- The problem -
The records below hold a stretch from the line with "Clinton (1/20/93 to 9/30/95)" through the line with "5. RECOMMENDATIONS"; return exactly those lines, ends included, and nothing more.

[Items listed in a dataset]
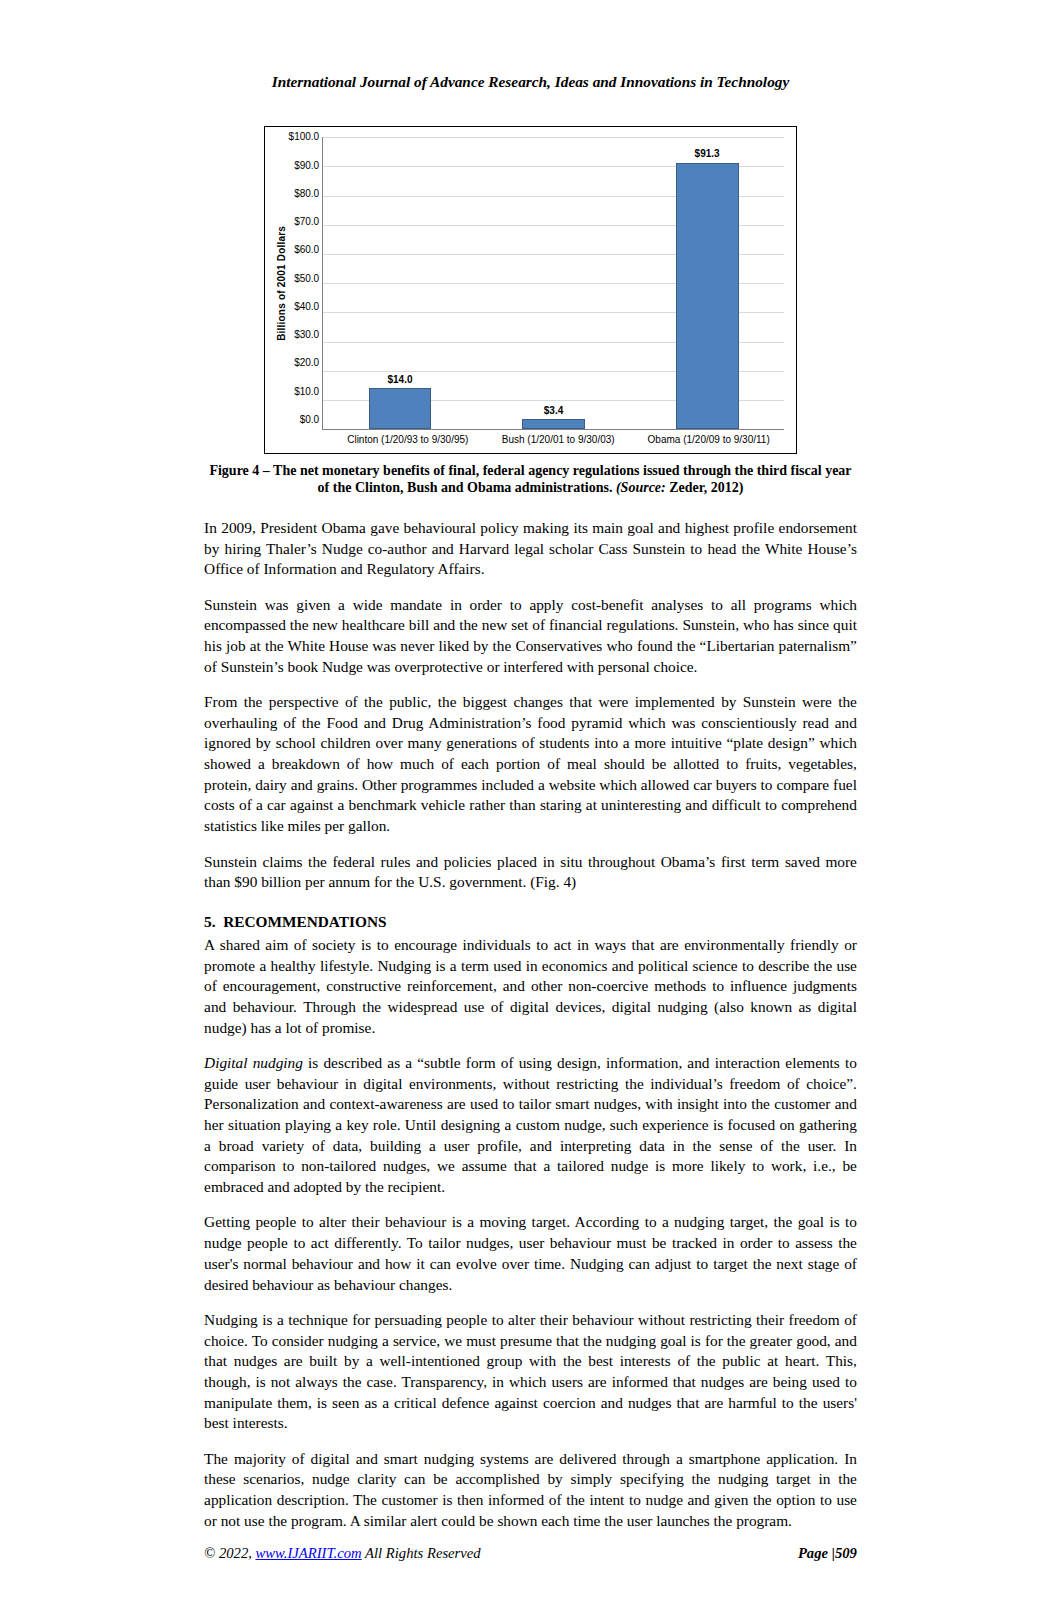International Journal of Advance Research, Ideas and Innovations in Technology
Billions of 2001 Dollars
$100.0 $90.0 $80.0 $70.0 $60.0 $50.0 $40.0 $30.0 $20.0 $10.0 $0.0
$14.0
$3.4
$91.3
Clinton (1/20/93 to 9/30/95)
Bush (1/20/01 to 9/30/03)
Obama (1/20/09 to 9/30/11)
Figure 4 – The net monetary benefits of final, federal agency regulations issued through the third fiscal year of the Clinton, Bush and Obama administrations. (Source: Zeder, 2012)
In 2009, President Obama gave behavioural policy making its main goal and highest profile endorsement by hiring Thaler’s Nudge co-author and Harvard legal scholar Cass Sunstein to head the White House’s Office of Information and Regulatory Affairs.
Sunstein was given a wide mandate in order to apply cost-benefit analyses to all programs which encompassed the new healthcare bill and the new set of financial regulations. Sunstein, who has since quit his job at the White House was never liked by the Conservatives who found the “Libertarian paternalism” of Sunstein’s book Nudge was overprotective or interfered with personal choice.
From the perspective of the public, the biggest changes that were implemented by Sunstein were the overhauling of the Food and Drug Administration’s food pyramid which was conscientiously read and ignored by school children over many generations of students into a more intuitive “plate design” which showed a breakdown of how much of each portion of meal should be allotted to fruits, vegetables, protein, dairy and grains. Other programmes included a website which allowed car buyers to compare fuel costs of a car against a benchmark vehicle rather than staring at uninteresting and difficult to comprehend statistics like miles per gallon.
Sunstein claims the federal rules and policies placed in situ throughout Obama’s first term saved more than $90 billion per annum for the U.S. government. (Fig. 4)
5. RECOMMENDATIONS
A shared aim of society is to encourage individuals to act in ways that are environmentally friendly or promote a healthy lifestyle. Nudging is a term used in economics and political science to describe the use of encouragement, constructive reinforcement, and other non-coercive methods to influence judgments and behaviour. Through the widespread use of digital devices, digital nudging (also known as digital nudge) has a lot of promise.
Digital nudging is described as a “subtle form of using design, information, and interaction elements to guide user behaviour in digital environments, without restricting the individual’s freedom of choice”. Personalization and context-awareness are used to tailor smart nudges, with insight into the customer and her situation playing a key role. Until designing a custom nudge, such experience is focused on gathering a broad variety of data, building a user profile, and interpreting data in the sense of the user. In comparison to non-tailored nudges, we assume that a tailored nudge is more likely to work, i.e., be embraced and adopted by the recipient.
Getting people to alter their behaviour is a moving target. According to a nudging target, the goal is to nudge people to act differently. To tailor nudges, user behaviour must be tracked in order to assess the user's normal behaviour and how it can evolve over time. Nudging can adjust to target the next stage of desired behaviour as behaviour changes.
Nudging is a technique for persuading people to alter their behaviour without restricting their freedom of choice. To consider nudging a service, we must presume that the nudging goal is for the greater good, and that nudges are built by a well-intentioned group with the best interests of the public at heart. This, though, is not always the case. Transparency, in which users are informed that nudges are being used to manipulate them, is seen as a critical defence against coercion and nudges that are harmful to the users' best interests.
The majority of digital and smart nudging systems are delivered through a smartphone application. In these scenarios, nudge clarity can be accomplished by simply specifying the nudging target in the application description. The customer is then informed of the intent to nudge and given the option to use or not use the program. A similar alert could be shown each time the user launches the program.
© 2022, www.IJARIIT.com All Rights Reserved
Page |509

- Solution for this task -
Clinton (1/20/93 to 9/30/95)
Bush (1/20/01 to 9/30/03)
Obama (1/20/09 to 9/30/11)
Figure 4 – The net monetary benefits of final, federal agency regulations issued through the third fiscal year of the Clinton, Bush and Obama administrations. (Source: Zeder, 2012)
In 2009, President Obama gave behavioural policy making its main goal and highest profile endorsement by hiring Thaler’s Nudge co-author and Harvard legal scholar Cass Sunstein to head the White House’s Office of Information and Regulatory Affairs.
Sunstein was given a wide mandate in order to apply cost-benefit analyses to all programs which encompassed the new healthcare bill and the new set of financial regulations. Sunstein, who has since quit his job at the White House was never liked by the Conservatives who found the “Libertarian paternalism” of Sunstein’s book Nudge was overprotective or interfered with personal choice.
From the perspective of the public, the biggest changes that were implemented by Sunstein were the overhauling of the Food and Drug Administration’s food pyramid which was conscientiously read and ignored by school children over many generations of students into a more intuitive “plate design” which showed a breakdown of how much of each portion of meal should be allotted to fruits, vegetables, protein, dairy and grains. Other programmes included a website which allowed car buyers to compare fuel costs of a car against a benchmark vehicle rather than staring at uninteresting and difficult to comprehend statistics like miles per gallon.
Sunstein claims the federal rules and policies placed in situ throughout Obama’s first term saved more than $90 billion per annum for the U.S. government. (Fig. 4)
5. RECOMMENDATIONS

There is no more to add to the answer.